Every august, James Kennedy - a thoroughly repulsive ultra-fundy preacher from Coral Ridge Ministries - runs a conference called "Reclaiming America for Christ". At this years conference, he featured a speech by Paul Jehle about "Evaluating your Philosophy of Education".

Jehle is... umm... how do we say this politely?....

Ah, screw it. Jehle is a fucking frothing at the mouth nutjob lunatic asshole.

His basic argument - the argument that he expects people to take seriously - is that everything is either christian or non-christian. And if it's non-christian, then christians shouldn't look at it, listen to it, or study it. And you can't ever make anything that started out non-christian christian.

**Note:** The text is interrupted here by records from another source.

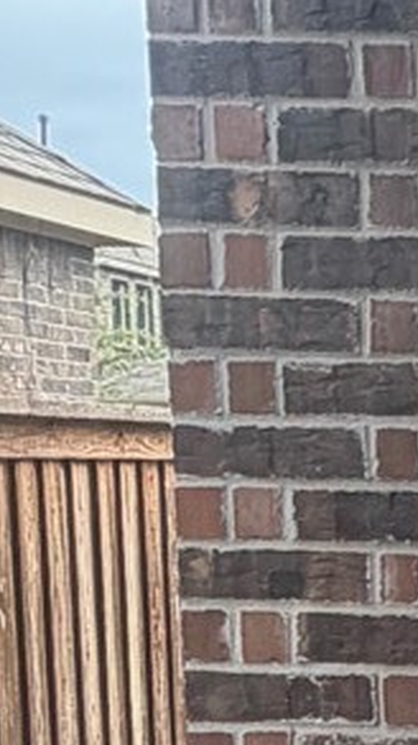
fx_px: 2111
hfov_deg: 10.1
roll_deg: +0.8
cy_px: 832
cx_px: 958
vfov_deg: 19.1
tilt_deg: -7.5
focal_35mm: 107
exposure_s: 1/502
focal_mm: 2.22
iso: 64
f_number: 2.2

then after his quote of Jehle (that I quoted in my previous post):

Yeah. Seriously. Math is Bad, because it's not explicitly christian. I mean, it uses zero, which was invented by a hindu, and brought to europe by muslims. Algebra was invented by muslims! The word "algorithm" comes from the name of a muslim mathematician!

Uh-oh... I just realized that the alleged "Doctor" Jehle has a very serious problem. The way that we geeks heard his talk to write about it is because it was digitized - using a thoroughly non-christian technology - and posted on the internet, which is built using those non-christian algorithms. And to quite Jehle himself:

But the issue is you cannot combine something by its nature which is pagan and built on humanistic principles and make it Christian by a magic wand.

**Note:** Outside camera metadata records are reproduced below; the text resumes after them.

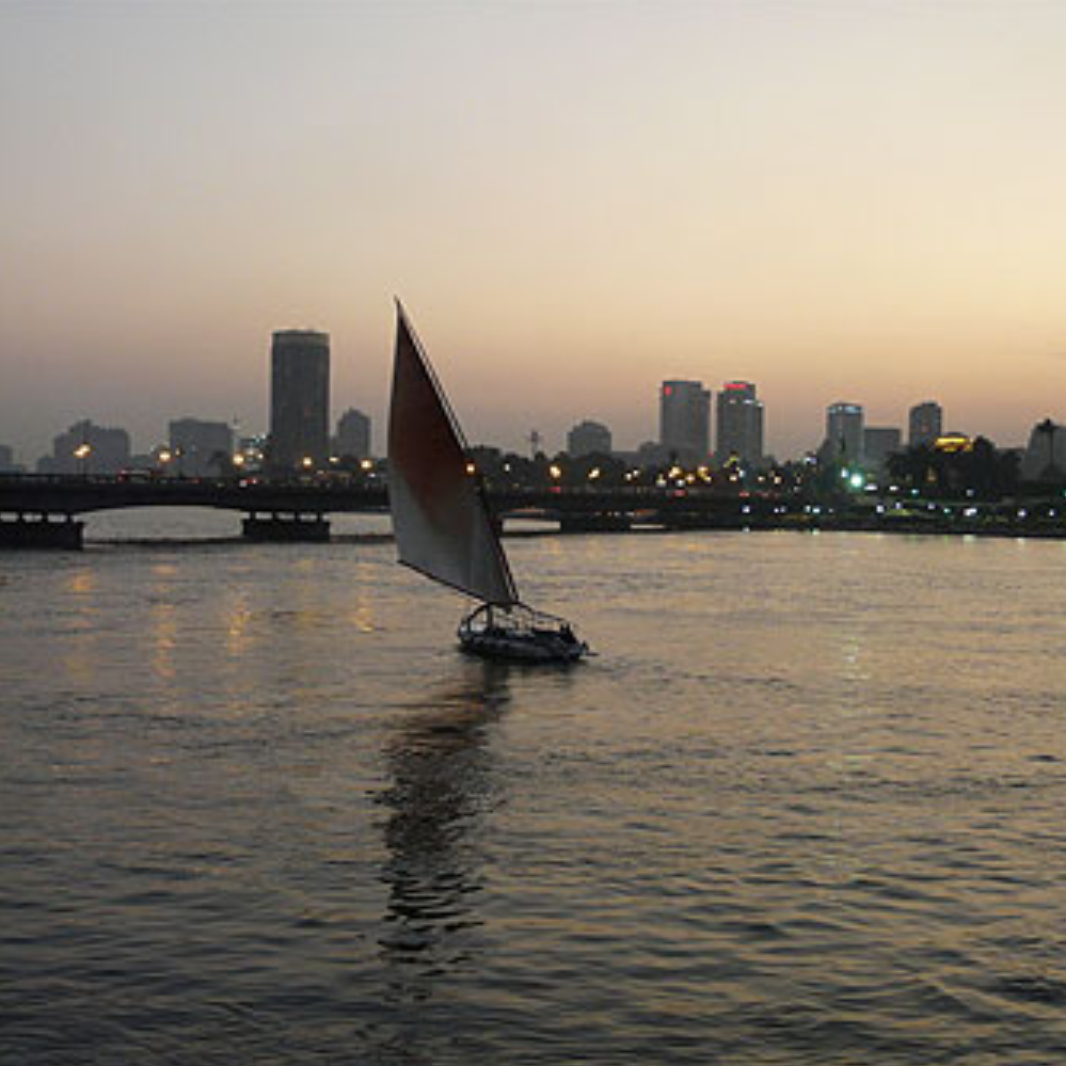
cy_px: 538
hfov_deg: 39.1
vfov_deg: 39.2
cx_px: 615
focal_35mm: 43
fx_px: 1498
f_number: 2.8
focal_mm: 5.9
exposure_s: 1/15
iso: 200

So the internet, and computers, and digital recording, and the data compression that makes streaming audio work - they're non-christian. And you cannot combine something non-Christian with something Christian.

[link]


amych - Aug 08, 2006 4:19:43 pm PDT #1518 of 10001
Now let us crush something soft and watch it fountain blood. That is a girlish thing to want to do, yes?

And you can't ever make anything that started out non-christian christian.

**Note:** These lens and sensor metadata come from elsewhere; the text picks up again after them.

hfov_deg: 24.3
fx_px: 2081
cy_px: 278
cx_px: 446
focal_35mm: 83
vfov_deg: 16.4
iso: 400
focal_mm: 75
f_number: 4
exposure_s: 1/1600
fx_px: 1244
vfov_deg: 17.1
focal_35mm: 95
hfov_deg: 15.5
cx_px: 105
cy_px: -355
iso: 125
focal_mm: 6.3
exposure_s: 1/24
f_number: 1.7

Damn. Not even, say, St. Paul?


tommyrot - Aug 08, 2006 4:21:15 pm PDT #1519 of 10001
Sir, it's not an offence to let your cat eat your bacon. Okay? And we don't arrest cats, I'm very sorry.

I can't help myself:

Differentiation is an operator on functions that takes one functions and transforms it into another form. The new form is related to the old form--the derivative tells interesting information about how the original function behaves graphically--but it is a completely new function. When someone accepts Jesus as Lord of their life and gives themselves wholly to God as one of His creatures, a similar transformation occurs."

...

"Once a person has been called to be a Christian, we are redeemed by Christ but not released from following the law of God. We are justified once but continue with the process of sanctification for the remainder of our lives. This sanctification process is like the limit process of the secant lines approaching the tangent line."

[link]


aurelia - Aug 08, 2006 4:21:49 pm PDT #1520 of 10001
All sorrows can be borne if you put them into a story. Tell me a story.

So the internet, and computers, and digital recording, and the data compression that makes streaming audio work - they're non-christian. And you cannot combine something non-Christian with something Christian.

If that includes amps, electric guitars and whatnot do they have to take back Stryper?


Zenkitty - Aug 08, 2006 4:24:01 pm PDT #1521 of 10001
Every now and then, I think I might actually be a little odd.

Wait, if mathematics is non-Christian, how can he justify explaining Christianity using math as his metaphor?


tommyrot - Aug 08, 2006 4:24:43 pm PDT #1522 of 10001
Sir, it's not an offence to let your cat eat your bacon. Okay? And we don't arrest cats, I'm very sorry.

If that includes amps, electric guitars and whatnot do they have to take back Stryper?

Heh.

Didn't Stryper abandon Christian rock for, um... secular rock? Or am I thinking of some other Christian band?